Fantastyczny start na szczeblu trzeciej ligi zanotował GKS Bełchatów. Podopieczni Bogdana Jóźwiaka po czterech spotkaniach mają komplet punktów.
Przypomnijmy, że bełchatowska ekipa jest trzecioligowym beniaminkiem. W poprzednim sezonie zwyciężyła w rozgrywkach Betcris Łódzkiej IV Ligi, kosztem rezerw Widzewa Łódź.
Reklama
Podopieczni Bogdana Jóźwiaka rozegrali dotychczas cztery spotkania, w których zanotowali całe dwanaście punktów, zdobywając przy tym osiem goli oraz tracąc raptem cztery. „Brunatni” rozpoczęli bowiem od skromnego triumfu 1:0 nad Pelikanem Łowicz, następnie wygrywali kolejno 2:1 z Bronią Radom, 1:0 z Concordią Elbląg, i ostatnio po niesamowitym thrillerze 4:3 z Mławianką Mława.

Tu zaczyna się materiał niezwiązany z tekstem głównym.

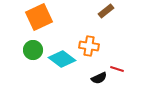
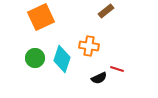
orange square: moved 2 px right
green circle: moved 2 px right, 8 px down
cyan diamond: rotated 72 degrees clockwise
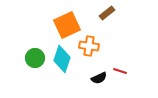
brown rectangle: moved 1 px right, 2 px down
orange square: moved 26 px right, 8 px down
red line: moved 3 px right, 2 px down
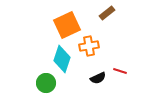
orange cross: rotated 18 degrees counterclockwise
green circle: moved 11 px right, 25 px down
black semicircle: moved 1 px left
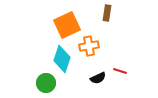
brown rectangle: rotated 42 degrees counterclockwise
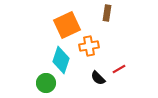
cyan diamond: moved 1 px left, 1 px down
red line: moved 1 px left, 2 px up; rotated 48 degrees counterclockwise
black semicircle: rotated 70 degrees clockwise
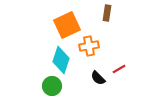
green circle: moved 6 px right, 3 px down
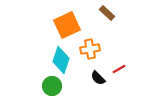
brown rectangle: rotated 56 degrees counterclockwise
orange cross: moved 1 px right, 3 px down
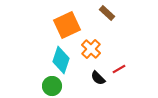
orange cross: moved 1 px right; rotated 36 degrees counterclockwise
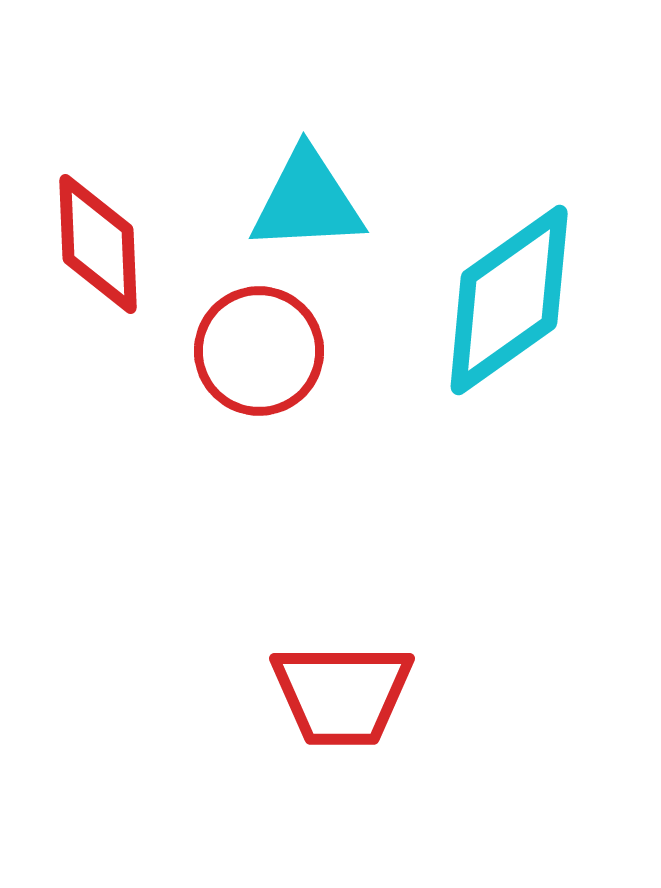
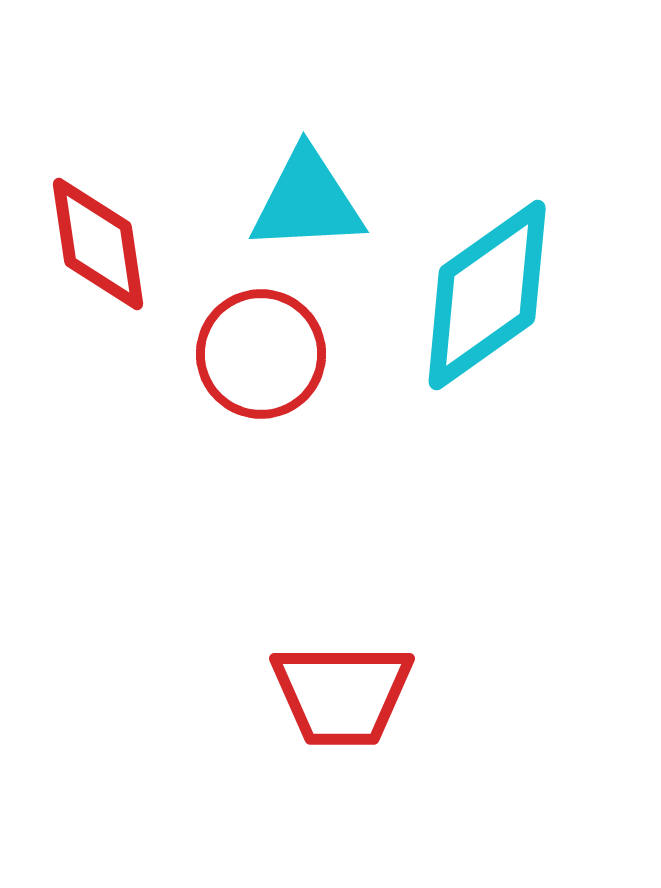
red diamond: rotated 6 degrees counterclockwise
cyan diamond: moved 22 px left, 5 px up
red circle: moved 2 px right, 3 px down
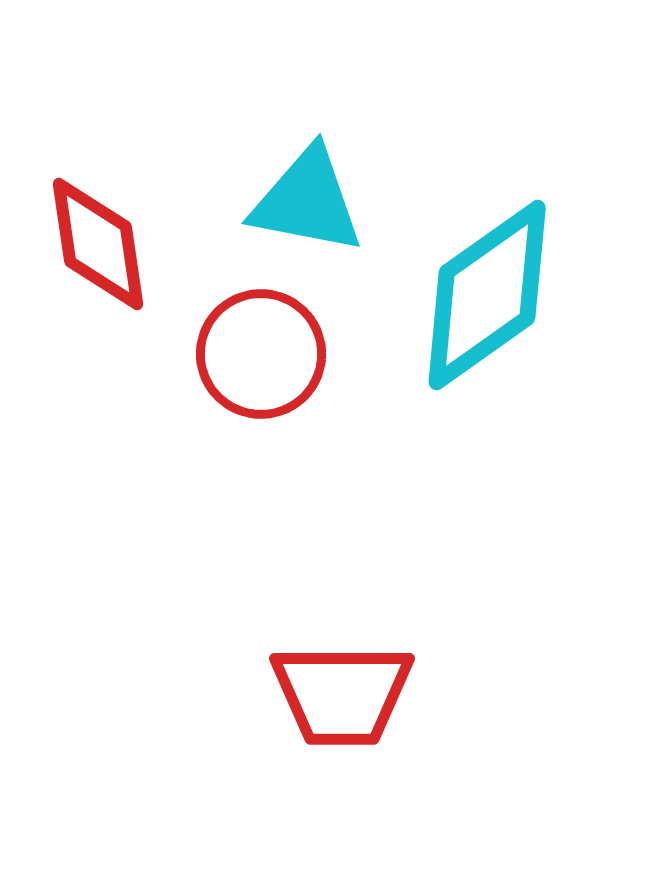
cyan triangle: rotated 14 degrees clockwise
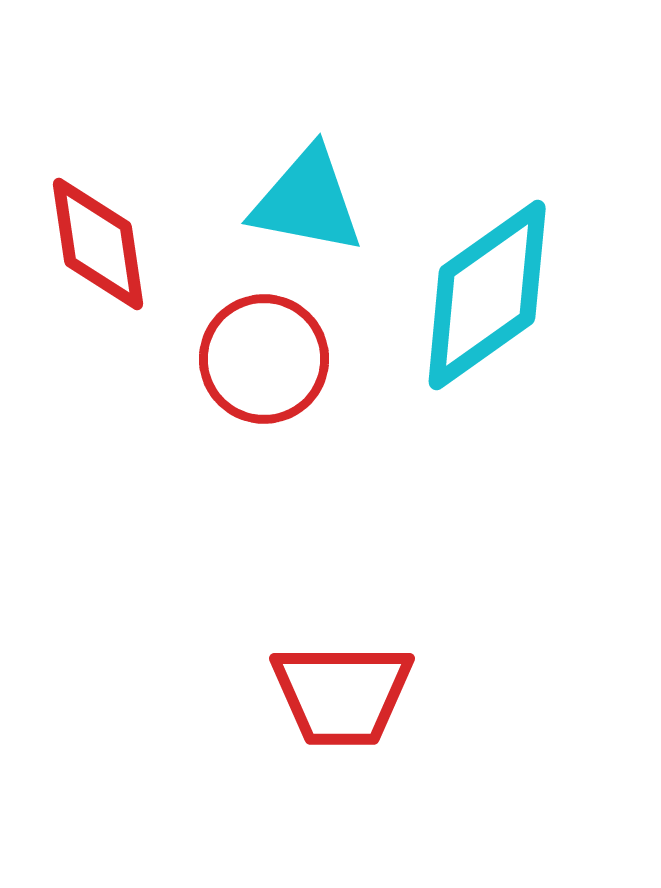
red circle: moved 3 px right, 5 px down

W najbliższą niedzielę bełchatowianie zagrają u siebie w meczu na szczycie, podejmując trzeci w tabeli Świt Nowy Dwór Mazowiecki.
Reklama
Lider też z łódzkiego
Komplet punktów nie wystarczył bełchatowianom do wspięcia się na czoło tabeli. Liderem rozgrywek III ligi gr. I jest bowiem inna drużyna z woj. łódzkiego – Lechia Tomaszów Mazowiecki.
Tomaszowianie zgromadzili, podobnie jak GKS, komplet punktów, z tą różnicą, iż stracili jednego gola mniej. Co za tym idzie, przewodzą tabeli, dzięki lepszemu bilansowi bramkowemu.

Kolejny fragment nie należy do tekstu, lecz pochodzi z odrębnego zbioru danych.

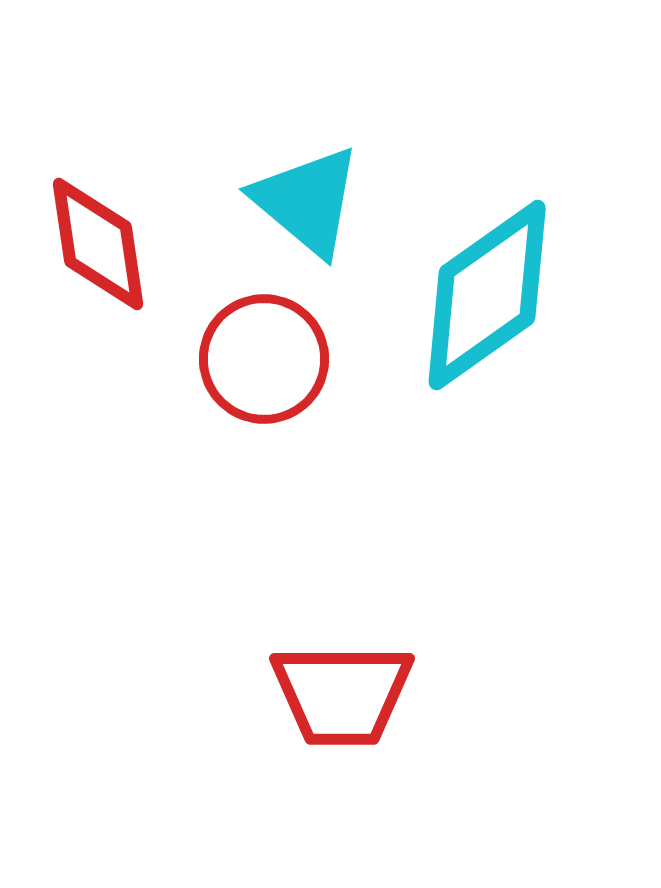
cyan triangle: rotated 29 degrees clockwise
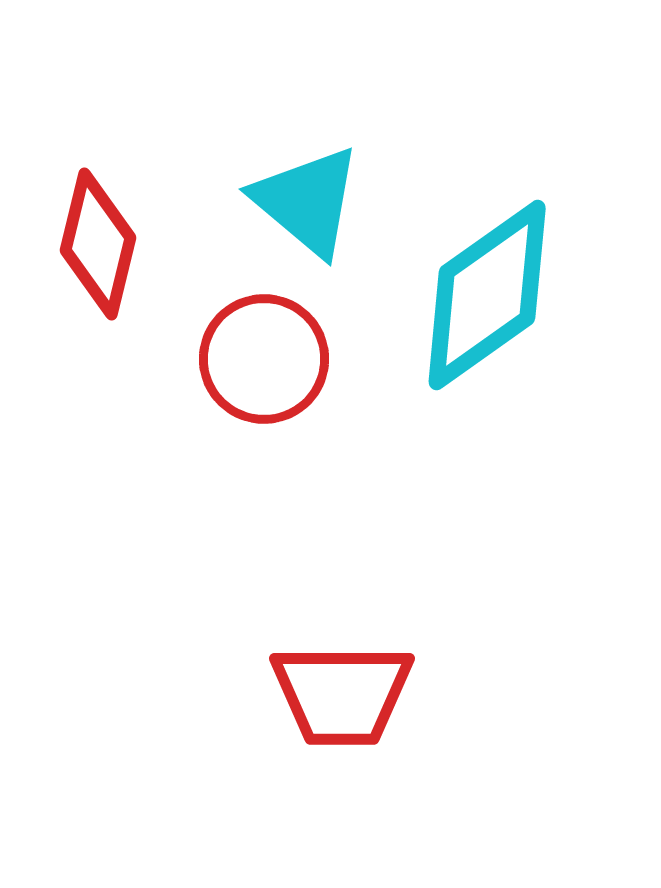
red diamond: rotated 22 degrees clockwise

Nieco gorzej wygląda sytuacja pozostałych ekip z województwa. Unia Skierniewice zajmuje po czterech seriach gier jedenastą lokatę, mając na koncie cztery punkty, Pelikan Łowicz z trzema punktami plasuje się na trzynastym miejscu, a przedostatnia lokata należy do Warty Sieradz, która póki co zgarnęła raptem jedno „oczko”.